片桐さんは胸は残念だけど、顔はそれなりに整っている。さらにどことなく無防備でかまいたくなる雰囲気をしている。考えすぎかもしれないが、変質者に襲われていても不思議には思えない。
トイレに着くが、そこには、誰もいなかった。さすがに、女子トイレの中に入るわけにはいかないが、人けが感じられない。
どうする?と秀に聞くと、手掛かりがないか確認するために周りを見てみるという。
まぁ、特に意見もなかったから、それに従い、トイレの周りを一周することにした。
すると、トイレの裏でとんでもない光景を目にすることになる。
片桐さんが知らない男にナイフを突きつけられ、震えながら泣いていたのだ。明らかに合意の上での行為ではない。さらに、男がナイフをしまってから、片桐さんのスカートへ手を入れようとしており。
「ふざけるな」
秀がそうぽつりと言うが早いか、走り出していた。
おいおいおい、ちょっと待て!
慌てておれは、男にドロップキックを決めていた。
なにせ、ナイフを持っている相手に、正面からケンカを売る度胸はおれにはない。かといって、このまま放置すれば、うちのエース様がけがをする可能性もある。
とにかく、秀が止まらないなら、おれがやるしかなかったのだ。
とっさの判断が功を制したのか、男はあっけなく倒れ、気絶していた。そりゃ、頭に一発決めたから、脳震盪でも起こしたのだろう。

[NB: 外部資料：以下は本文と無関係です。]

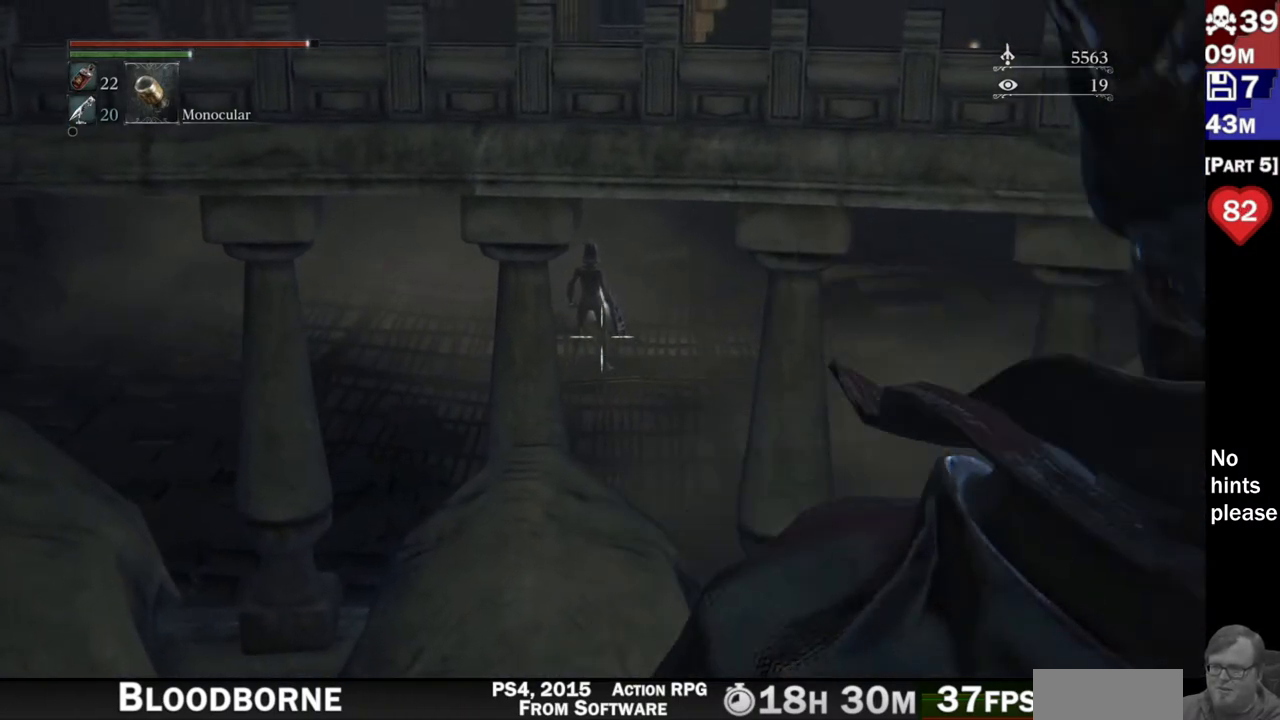
Gameplay with a controller (PlayStation layout); each line is a JSON object with the inputs held at the frame after it (dt_ms = milliseconds from this image to that frame). "button_events" lists button changes between this image and that frame as [ms after this image, input, new state], when the widget could be followed in between (sticks are given only as held states). Not read: L3 SELECT START.
{"dt_ms": 1000, "buttons": [], "left_stick": "center", "right_stick": "up-left", "button_events": []}
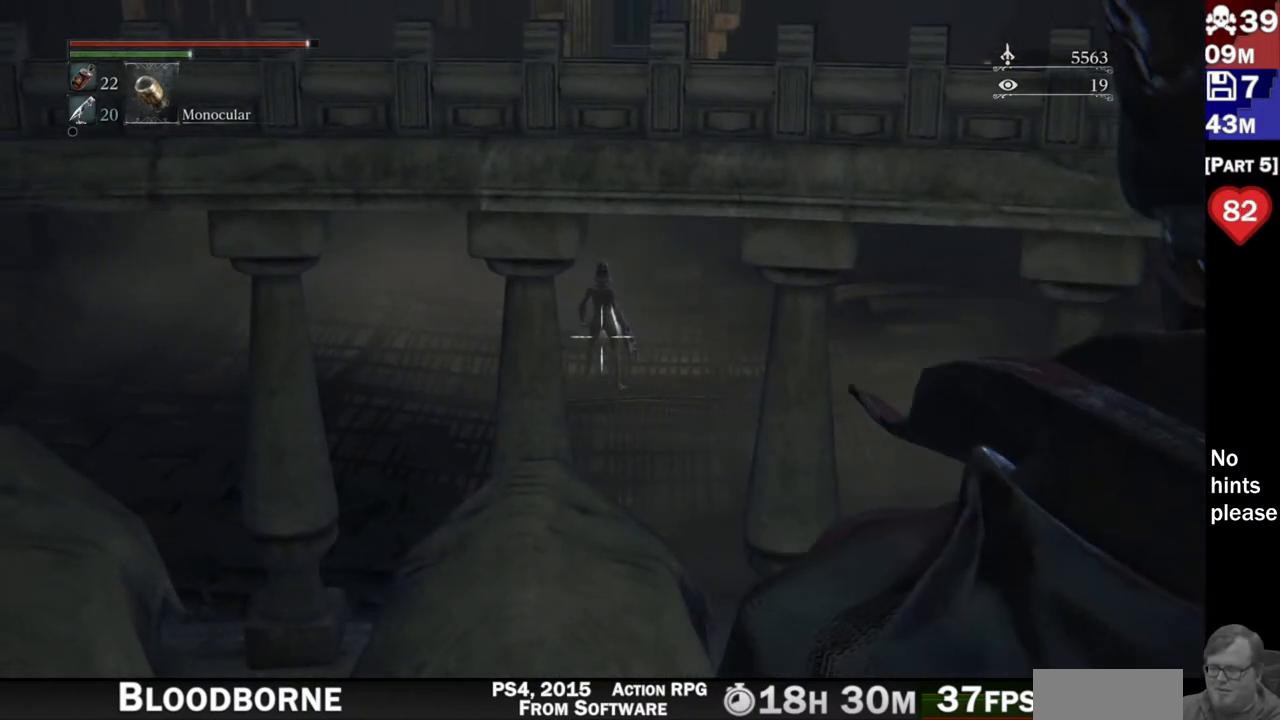
{"dt_ms": 500, "buttons": [], "left_stick": "right", "right_stick": "center", "button_events": []}
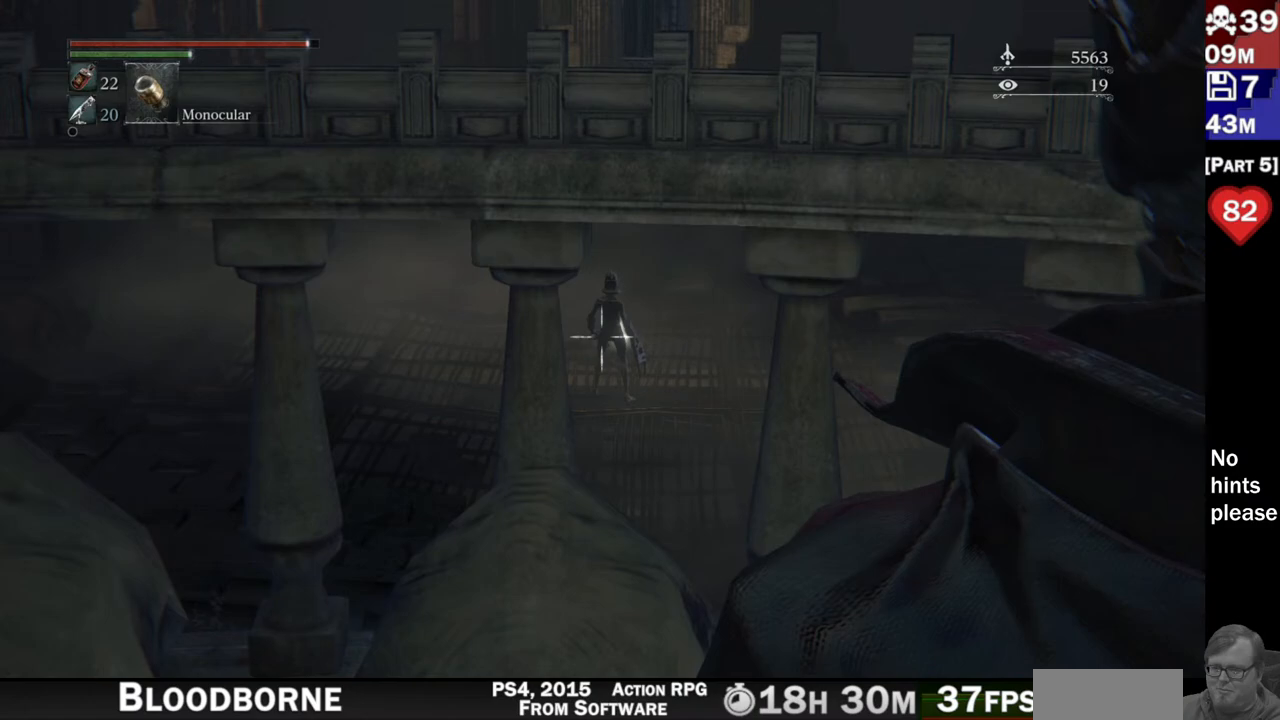
{"dt_ms": 500, "buttons": [], "left_stick": "center", "right_stick": "down-right", "button_events": []}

秀は、変質者など見えていないかのように、片桐さんを抱きしめて、
「もう大丈夫だから」
と繰り返し囁く。震えていた片桐さんは、安心したのか、秀に体を預けるように気絶した。
うん、もうこれ、秀に落ちたんじゃね?いくら彼氏がいても、分が悪すぎるだろ。
丁寧に片桐さんを抱きしめる秀を横目に、おれは警察と顧問へ連絡した。
こんな危ない奴を放置するわけにはいかないからね。
警察が来るまでの間、秀はずっと片桐さんの側から離れなかった。